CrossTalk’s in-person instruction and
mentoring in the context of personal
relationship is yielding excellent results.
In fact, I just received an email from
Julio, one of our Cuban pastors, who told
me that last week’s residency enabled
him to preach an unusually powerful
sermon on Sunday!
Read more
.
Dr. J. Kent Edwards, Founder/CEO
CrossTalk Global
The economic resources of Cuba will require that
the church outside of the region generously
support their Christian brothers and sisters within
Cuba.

- **TO DO**
Please copy the items above word for word, line by line.

- **RESPONSE FOR THIS EXERCISE**
CrossTalk’s in-person instruction and
mentoring in the context of personal
relationship is yielding excellent results.
In fact, I just received an email from
Julio, one of our Cuban pastors, who told
me that last week’s residency enabled
him to preach an unusually powerful
sermon on Sunday!
Read more
.
Dr. J. Kent Edwards, Founder/CEO
CrossTalk Global
The economic resources of Cuba will require that
the church outside of the region generously
support their Christian brothers and sisters within
Cuba.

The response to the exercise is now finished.